そんな環境でやっている彼らがライバルのSt. Patrickを倒し、州チャンピオンに返り咲き、そして全米No. 1の座をつかみ取るまでの軌跡。

チームにいる何人かは正に今のNCAAの3-4年生として活躍している選手たち。試合でのプレーは堂々たる物。

恐らくバスケットボールのコーチとして金を稼ごうとすれば、大学や金のある私立高校に行っていくらでも稼げるはずなのに、敢えてお金のないSt. Anthony'sに安い給料で残り、ストリートの少年達を更生させ、成功させるために今の仕事を「ライフワーク」と言い切り、本職の引退後も続けるCoach Hurleyの生き様。

「バスケットボールをやる中で、練習で、試合で、そしてコートの外で、君たちは多くの困難、思い通りにならない事に直面する。でもそれと一個一個向き合って、一つ一つ何とか克服して行く事。そしてそれは結局は自分自身でしかやれないと言う事。最後は自己責任。甘えちゃダメだ。そしてそれは正に人生と同じなんだぞ」というロッカールームでのコーチの言葉が胸に残る。

印象に残るのは、チームがシーズン前半に11勝0敗で新聞で全米一位として紹介された記事をガードのTyshawn Taylor (現Kansas大4年)が嬉しそうに読んでるのを練習前に見て、練習でチーム全員を吐く程シャトルランで走らせ、「いいかお前ら?1位になったからって調子乗ってんのか?最後のchampionshipに勝つまでお前らはまだ何一つ成し遂げてねえんだぞ?そんな記事It means NOTHING!だろ!!」という言葉。

全米でベスト24人が選ばれるMcDonald All AmericanにMike Rosario (現Florida大3年)が試合中に自分勝手なプレーをし、それを諌めたアシスタントコーチに不服な態度を見せた瞬間、試合会場から出て行く様に命じ、ロッカールームで「お前、McDonald All Americanに選ばれたからって慢心してるのか?自分は凄いとか勘違いしてんのか?それがチームにとって何の価値があるんだ?何もねえだろ!?そんな奴はうちのチームにはいらねえよ。」と叱責。次の日の練習を中止し、チーム全員でどう対応するべきかを話し合わせた。結果Mikeは反省し、コーチに謝罪し、selfishだった自分を反省すると共に、チームの絆は深まる。

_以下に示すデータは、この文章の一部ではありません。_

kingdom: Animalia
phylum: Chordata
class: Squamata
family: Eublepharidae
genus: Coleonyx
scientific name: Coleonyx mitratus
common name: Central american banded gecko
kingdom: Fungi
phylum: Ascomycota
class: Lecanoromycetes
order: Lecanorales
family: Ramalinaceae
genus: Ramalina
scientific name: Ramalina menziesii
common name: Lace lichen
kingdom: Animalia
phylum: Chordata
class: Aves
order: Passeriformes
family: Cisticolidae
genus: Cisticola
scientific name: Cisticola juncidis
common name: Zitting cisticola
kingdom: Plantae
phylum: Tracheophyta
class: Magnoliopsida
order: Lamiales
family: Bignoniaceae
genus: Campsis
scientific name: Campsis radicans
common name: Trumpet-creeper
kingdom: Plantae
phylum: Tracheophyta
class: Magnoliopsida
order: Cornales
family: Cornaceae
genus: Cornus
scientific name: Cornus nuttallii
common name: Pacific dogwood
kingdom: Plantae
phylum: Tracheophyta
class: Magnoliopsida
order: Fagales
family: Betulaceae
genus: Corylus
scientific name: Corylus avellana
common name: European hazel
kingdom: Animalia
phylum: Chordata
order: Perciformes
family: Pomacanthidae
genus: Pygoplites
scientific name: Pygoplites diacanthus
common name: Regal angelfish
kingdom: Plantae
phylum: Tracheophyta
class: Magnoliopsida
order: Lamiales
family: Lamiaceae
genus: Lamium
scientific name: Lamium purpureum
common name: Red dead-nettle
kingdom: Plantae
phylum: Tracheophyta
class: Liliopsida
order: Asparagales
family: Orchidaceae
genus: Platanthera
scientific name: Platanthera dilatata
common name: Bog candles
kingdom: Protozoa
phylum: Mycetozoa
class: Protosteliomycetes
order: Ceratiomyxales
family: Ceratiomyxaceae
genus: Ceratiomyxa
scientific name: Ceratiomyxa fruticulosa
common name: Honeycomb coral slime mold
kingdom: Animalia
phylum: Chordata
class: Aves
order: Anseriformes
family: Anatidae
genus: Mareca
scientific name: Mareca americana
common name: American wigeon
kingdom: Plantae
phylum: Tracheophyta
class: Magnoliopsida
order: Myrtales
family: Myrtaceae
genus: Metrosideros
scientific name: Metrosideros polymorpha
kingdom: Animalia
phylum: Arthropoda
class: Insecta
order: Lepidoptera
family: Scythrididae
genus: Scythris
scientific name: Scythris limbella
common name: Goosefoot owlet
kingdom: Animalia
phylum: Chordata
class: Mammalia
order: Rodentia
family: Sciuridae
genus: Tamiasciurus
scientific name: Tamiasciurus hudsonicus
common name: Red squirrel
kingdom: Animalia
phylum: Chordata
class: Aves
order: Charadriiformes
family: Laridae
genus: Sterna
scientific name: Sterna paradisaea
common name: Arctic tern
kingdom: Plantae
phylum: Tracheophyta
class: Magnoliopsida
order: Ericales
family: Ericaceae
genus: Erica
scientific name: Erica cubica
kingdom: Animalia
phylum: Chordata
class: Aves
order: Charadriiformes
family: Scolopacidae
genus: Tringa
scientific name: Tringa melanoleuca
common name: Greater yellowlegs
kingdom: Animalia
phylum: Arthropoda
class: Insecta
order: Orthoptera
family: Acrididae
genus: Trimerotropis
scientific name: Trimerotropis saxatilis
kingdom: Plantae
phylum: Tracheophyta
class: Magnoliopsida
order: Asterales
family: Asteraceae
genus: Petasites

決して恵まれているとは言えない環境の中、自分たちの人生を変えるために、目を輝かせて、必死で頑張る選手たち。絶対俺たちが優勝する、歴史に名を刻む、という強い信念で突き進むチーム。そして、コートの外で見せる最高の笑顔。一生懸命を楽しむ姿。自分も見習いたいと強く思わされる。

全米最高の高校チームが、恵まれない貧困地域にある、資金難に喘ぐ学校で、地元の少年達の更生/救済に最も貢献している。決して、調子に乗った、派手で恵まれたflashyな金持ち学校ではなく、バスケで大学に行って何とか人生を変えたいとハングリーに努力する選手たち。何ともアメリカ的な事実だと感じる。この辺のハングリーさ、真剣さがこの国の根元にある力強さだと感じる事が多い。

ポジティブに、経験や環境や他人にネガティブな環境を投げずに、今に生きる、信じる、変化する、感謝する、楽しむ、そうやって一歩一歩進んで行く。そういう気持ちを新たにさせられると共に、スポーツの持つパワーと素晴らしさに改めて気付かせられた。